“Dance & Fashion” is a far-reaching exploration of the relationship between two intrinsically linked art forms. The show, organized by the Museum at FIT’s director Dr. Valerie Steele, features original costumes created by fashion’s elite.
Ms. Steele opted to focus on performance dance rather than social dancing, a term encompassing everything from 1950s jive to disco. Working with institutions such as the Paris Opera Ballet, choreographer Martha Graham, American Ballet Theater and Dance Theater of Harlem Ms. Steele curated almost 100 dance costumes, enough tulle to make any aspiring ballerina swoon.
Ballet has enjoyed a recent renaissance among the fashion crowd. Editors are swapping yoga pants for pointe shoes and ballet-based fitness classes, master couturier Valentino Garavani created 25 costumes for the New York City Ballet’s 2012 Fall gala while Hedi Slimane relaunched the Saint Laurent ballet pump with Gracie Van Gastel last year. Yet fashion’s love affair with dance is longstanding. Serge Diaghilev invited Coco Chanel to design swimwear-inspired costumes for Darius Milhaud’s 1928 performance Le Train Bleu, more legendary than ever, today.
Marc Happel, director of costumes for the New York City Ballet, played a large part in sourcing the designs for the display. “He was really important,” according to Ms. Steele. “Identifying dance costumes created by fashion designers and explaining the processes involved in working with them to create dancer’s costumes.” Ultimately, Mr. Happel taught her “how different it was to do a dance costume than regular fashion.”

Among the designers on display to have worked with the NYCB are Olivier Theyskens, Rodarte, Valentino Garani—whom Mr. Happel describes as “the last great couturier”—and Gilles Mendel. Mr. Mendel, who designed for a production of Call Me Ben, told the museum, “The key difference between fashion design and costume design is one of perspective. In dance, the garment needs to register from 20 feet away. But the true alchemy comes down to the dancer, whose grace and athleticism bring the costumes, quite literally, to new heights.” Mr. Happel describes designing for a dancer as akin to “clothing an athlete.”
Dance influences designers just as much as fashion makes itself present in the theater. Both John Galliano and Dior drew inspiration from ballet and Cristóbal Balenciaga was influenced extensively by flamenco. The 1950 Cristobal Balenciaga dress is a statement piece rich with silk taffeta and cut velvet that would not look out of place at a peña flamenca, while dresses by Elsa Schiaperelli, Oscar de la Renta and Ralph Lauren all make a star appearance in the exhibition’s “flamenco” section.

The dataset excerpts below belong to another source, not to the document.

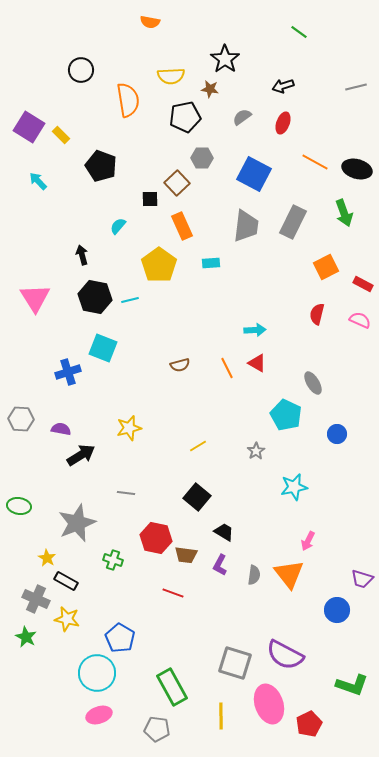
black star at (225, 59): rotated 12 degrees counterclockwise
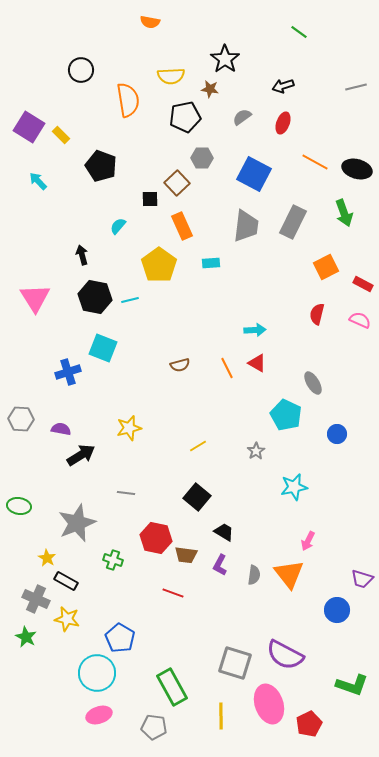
gray pentagon at (157, 729): moved 3 px left, 2 px up
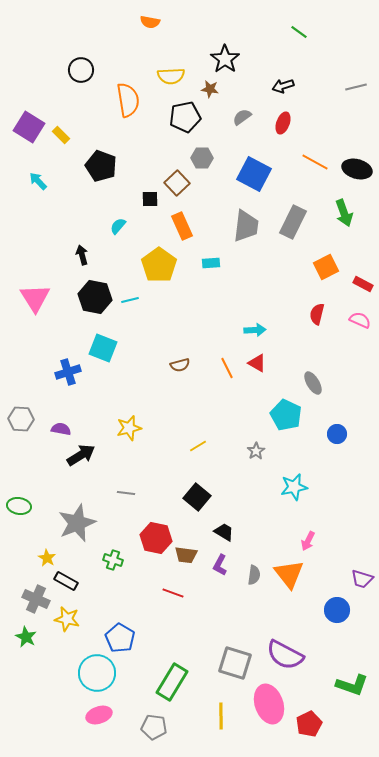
green rectangle at (172, 687): moved 5 px up; rotated 60 degrees clockwise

Of course, couture costumes are not just reserved for the female dancer. Designs worn by two of the world’s most famous male ballet dancers—Rudolf Nureyev and Mikhail Baryshnikov—are on show, as is a particularly eye-catching Jean Paul Gaultier men’s costume for a 1993 performance of Façade. Meanwhile, a 2011 Stella McCartney piece designed for the NYCB’s production of Ocean’s Kingdom on display—an utterly outlandish tattooed body stocking complete with spiked mohawk—is not only a testament to Ms. McCartney’s unrivalled ability to marry athleticism with style in her designs, but is proof of just how fashion-forward the NYCB can be.
The beauty of this exhibition lies in work by Rei Kawakubo of Commes des Garçons and Prabal Gurung sitting comfortably among the 1830s ballet tutus that line the walls. As does a Rick Owens ensemble. He was so enamored by African-American step dancers he had a fully-fledged step dancing group named Team Vicious perform on the runway for his spring/summer 2014 collection. The performance was deemed by Vogue to be “major.”
And no fashion exhibition in the past few years would be complete without a touch of Lady Gaga. For this occasion a lust-worthy pair of “Lady Pointe Shoes,” designed by Noritaka Tatehana for the singer’s video Marry the Night, are on display. A gravity defying 18-inches-tall, the shoes were paired with a ballet-inspired costume made from pink latex in true Gaga style.
Decades before Gaga, there was Josephine Baker, who stepped on to the stage at the Folies Bergére in 1926 wearing nothing but a banana skirt. Causing more than just a stir, Baker became a fashion icon in Jazz Age Paris with the world’s great couturiers scrambling to dress her. It’s no coincidence then that Prada’s 2011 banana skirt—surely a nod to the indomitable Baker—is one of the many standout pieces of “Dance & Fashion.” With bananas plastered across a frilled hemmed skirt, the piece is, perhaps the perfect example of the many ways in which dance filters down into fashion.